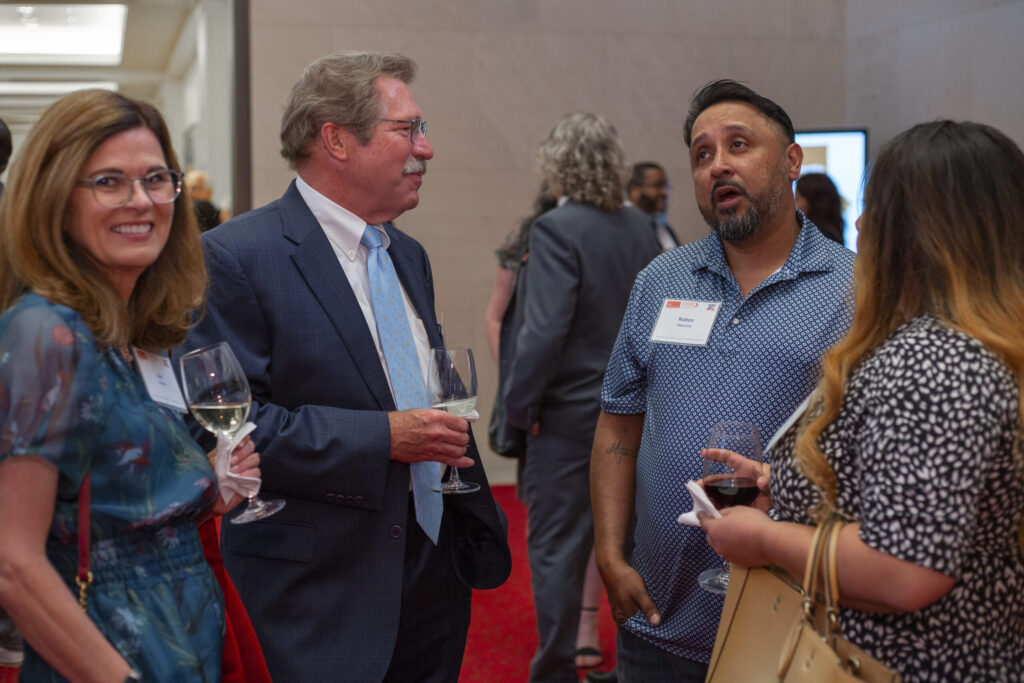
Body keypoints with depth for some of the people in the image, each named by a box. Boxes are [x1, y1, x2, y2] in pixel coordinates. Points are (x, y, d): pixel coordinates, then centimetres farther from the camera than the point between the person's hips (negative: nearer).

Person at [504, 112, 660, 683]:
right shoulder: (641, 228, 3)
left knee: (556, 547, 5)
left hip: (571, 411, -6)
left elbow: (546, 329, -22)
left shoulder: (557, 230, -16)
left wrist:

→ Task to complete:
Exactly as they appear, output the line holding "left knee: (556, 547, 5)" and all lines after it through the end of the listing above, and only those.

→ Exercise output:
left knee: (556, 547, 5)
left hip: (571, 411, -6)
left elbow: (546, 329, -22)
left shoulder: (557, 230, -16)
left wrist:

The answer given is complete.